All records below are to be repeated exactly, with the pictures left out.

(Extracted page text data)
------------------------------

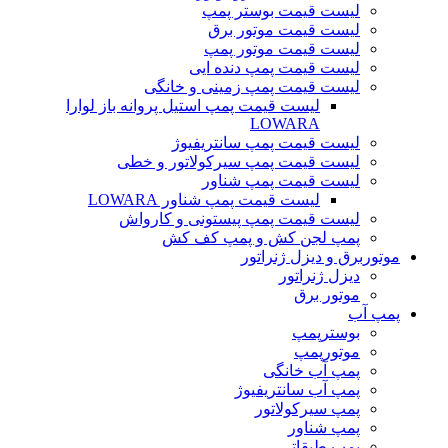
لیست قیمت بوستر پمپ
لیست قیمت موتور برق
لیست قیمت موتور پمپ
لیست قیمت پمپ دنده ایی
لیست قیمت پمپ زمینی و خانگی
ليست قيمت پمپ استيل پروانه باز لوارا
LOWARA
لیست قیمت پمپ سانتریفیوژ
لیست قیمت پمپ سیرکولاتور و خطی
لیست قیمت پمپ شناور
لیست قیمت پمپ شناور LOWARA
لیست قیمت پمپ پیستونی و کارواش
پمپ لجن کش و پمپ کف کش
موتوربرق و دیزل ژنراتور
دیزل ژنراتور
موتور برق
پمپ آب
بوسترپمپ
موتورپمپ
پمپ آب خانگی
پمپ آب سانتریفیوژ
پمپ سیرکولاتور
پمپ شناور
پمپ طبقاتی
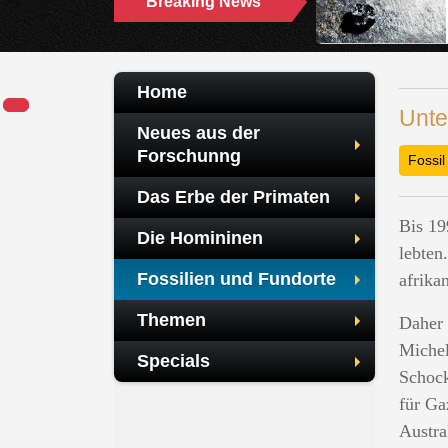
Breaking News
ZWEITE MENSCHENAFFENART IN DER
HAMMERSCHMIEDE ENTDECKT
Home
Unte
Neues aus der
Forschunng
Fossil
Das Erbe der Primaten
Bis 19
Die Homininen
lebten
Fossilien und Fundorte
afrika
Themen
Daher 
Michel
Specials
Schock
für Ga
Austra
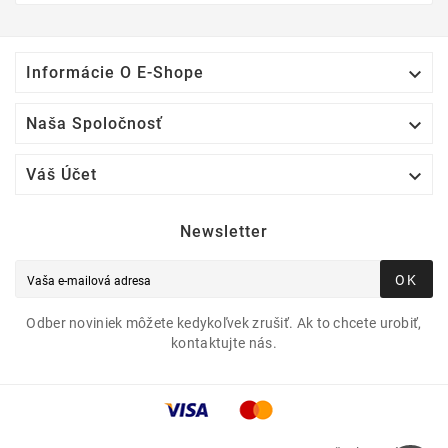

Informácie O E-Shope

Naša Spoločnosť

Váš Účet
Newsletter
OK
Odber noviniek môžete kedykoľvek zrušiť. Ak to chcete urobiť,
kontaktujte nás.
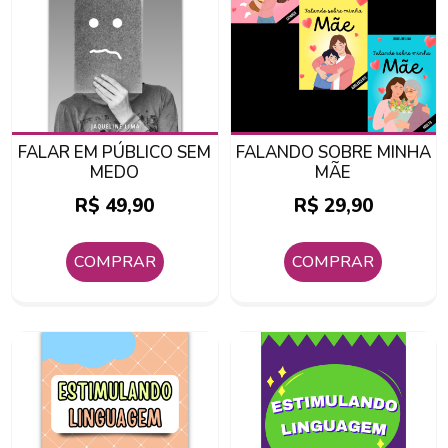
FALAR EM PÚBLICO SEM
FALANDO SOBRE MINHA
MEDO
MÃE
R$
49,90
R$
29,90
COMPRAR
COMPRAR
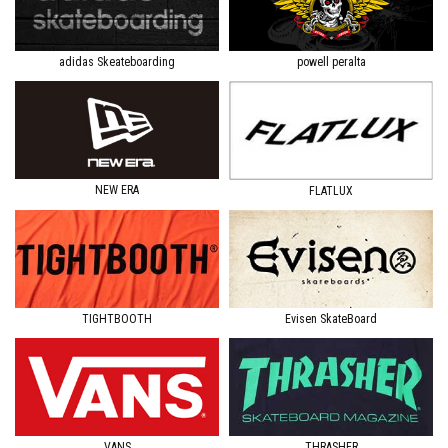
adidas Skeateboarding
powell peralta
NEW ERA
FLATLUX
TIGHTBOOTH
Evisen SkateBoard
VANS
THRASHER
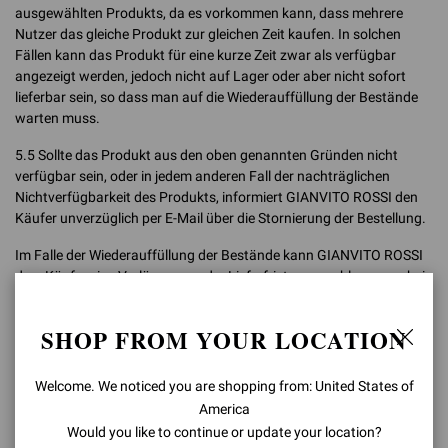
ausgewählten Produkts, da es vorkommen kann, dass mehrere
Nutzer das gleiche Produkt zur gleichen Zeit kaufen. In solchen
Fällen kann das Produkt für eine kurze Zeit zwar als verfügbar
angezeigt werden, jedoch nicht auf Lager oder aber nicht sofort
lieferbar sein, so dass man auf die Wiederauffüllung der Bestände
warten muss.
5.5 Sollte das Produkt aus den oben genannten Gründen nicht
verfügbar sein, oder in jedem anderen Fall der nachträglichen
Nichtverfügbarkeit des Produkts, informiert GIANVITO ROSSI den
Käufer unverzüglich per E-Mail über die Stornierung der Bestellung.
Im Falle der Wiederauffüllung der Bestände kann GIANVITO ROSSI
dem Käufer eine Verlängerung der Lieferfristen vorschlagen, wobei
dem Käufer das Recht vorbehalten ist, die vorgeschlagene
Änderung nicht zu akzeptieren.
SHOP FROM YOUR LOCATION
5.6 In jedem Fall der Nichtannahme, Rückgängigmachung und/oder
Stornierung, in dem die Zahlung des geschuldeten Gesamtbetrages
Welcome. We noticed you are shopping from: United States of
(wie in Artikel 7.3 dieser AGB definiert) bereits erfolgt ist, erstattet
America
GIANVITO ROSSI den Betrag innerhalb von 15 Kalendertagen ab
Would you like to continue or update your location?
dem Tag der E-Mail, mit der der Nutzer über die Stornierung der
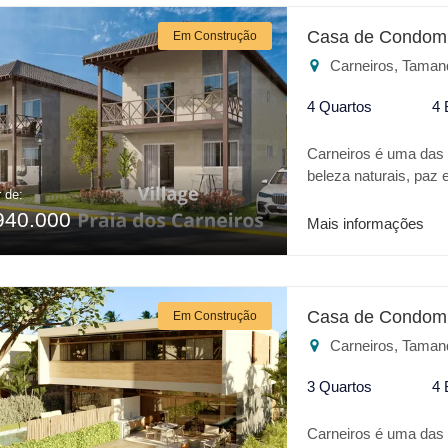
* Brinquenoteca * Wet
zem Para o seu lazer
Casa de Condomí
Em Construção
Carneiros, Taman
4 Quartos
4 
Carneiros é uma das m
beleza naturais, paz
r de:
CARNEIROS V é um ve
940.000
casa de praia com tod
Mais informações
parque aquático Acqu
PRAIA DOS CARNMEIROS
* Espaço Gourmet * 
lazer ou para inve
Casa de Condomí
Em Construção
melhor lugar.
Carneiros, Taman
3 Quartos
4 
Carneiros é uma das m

------------------------------

Completed exercise:
لیست قیمت بوستر پمپ
لیست قیمت موتور برق
لیست قیمت موتور پمپ
لیست قیمت پمپ دنده ایی
لیست قیمت پمپ زمینی و خانگی
ليست قيمت پمپ استيل پروانه باز لوارا
LOWARA
لیست قیمت پمپ سانتریفیوژ
لیست قیمت پمپ سیرکولاتور و خطی
لیست قیمت پمپ شناور
لیست قیمت پمپ شناور LOWARA
لیست قیمت پمپ پیستونی و کارواش
پمپ لجن کش و پمپ کف کش
موتوربرق و دیزل ژنراتور
دیزل ژنراتور
موتور برق
پمپ آب
بوسترپمپ
موتورپمپ
پمپ آب خانگی
پمپ آب سانتریفیوژ
پمپ سیرکولاتور
پمپ شناور
پمپ طبقاتی
Breaking News
ZWEITE MENSCHENAFFENART IN DER
HAMMERSCHMIEDE ENTDECKT
Home
Unte
Neues aus der
Forschunng
Fossil
Das Erbe der Primaten
Bis 19
Die Homininen
lebten
Fossilien und Fundorte
afrika
Themen
Daher 
Michel
Specials
Schock
für Ga
Austra

Informácie O E-Shope

Naša Spoločnosť

Váš Účet
Newsletter
OK
Odber noviniek môžete kedykoľvek zrušiť. Ak to chcete urobiť,
kontaktujte nás.
FALAR EM PÚBLICO SEM
FALANDO SOBRE MINHA
MEDO
MÃE
R$
49,90
R$
29,90
COMPRAR
COMPRAR
adidas Skeateboarding
powell peralta
NEW ERA
FLATLUX
TIGHTBOOTH
Evisen SkateBoard
VANS
THRASHER
ausgewählten Produkts, da es vorkommen kann, dass mehrere
Nutzer das gleiche Produkt zur gleichen Zeit kaufen. In solchen
Fällen kann das Produkt für eine kurze Zeit zwar als verfügbar
angezeigt werden, jedoch nicht auf Lager oder aber nicht sofort
lieferbar sein, so dass man auf die Wiederauffüllung der Bestände
warten muss.
5.5 Sollte das Produkt aus den oben genannten Gründen nicht
verfügbar sein, oder in jedem anderen Fall der nachträglichen
Nichtverfügbarkeit des Produkts, informiert GIANVITO ROSSI den
Käufer unverzüglich per E-Mail über die Stornierung der Bestellung.
Im Falle der Wiederauffüllung der Bestände kann GIANVITO ROSSI
dem Käufer eine Verlängerung der Lieferfristen vorschlagen, wobei
dem Käufer das Recht vorbehalten ist, die vorgeschlagene
Änderung nicht zu akzeptieren.
SHOP FROM YOUR LOCATION
5.6 In jedem Fall der Nichtannahme, Rückgängigmachung und/oder
Stornierung, in dem die Zahlung des geschuldeten Gesamtbetrages
Welcome. We noticed you are shopping from: United States of
(wie in Artikel 7.3 dieser AGB definiert) bereits erfolgt ist, erstattet
America
GIANVITO ROSSI den Betrag innerhalb von 15 Kalendertagen ab
Would you like to continue or update your location?
dem Tag der E-Mail, mit der der Nutzer über die Stornierung der
* Brinquenoteca * Wet
zem Para o seu lazer
Casa de Condomí
Em Construção
Carneiros, Taman
4 Quartos
4 
Carneiros é uma das m
beleza naturais, paz
r de:
CARNEIROS V é um ve
940.000
casa de praia com tod
Mais informações
parque aquático Acqu
PRAIA DOS CARNMEIROS
* Espaço Gourmet * 
lazer ou para inve
Casa de Condomí
Em Construção
melhor lugar.
Carneiros, Taman
3 Quartos
4 
Carneiros é uma das m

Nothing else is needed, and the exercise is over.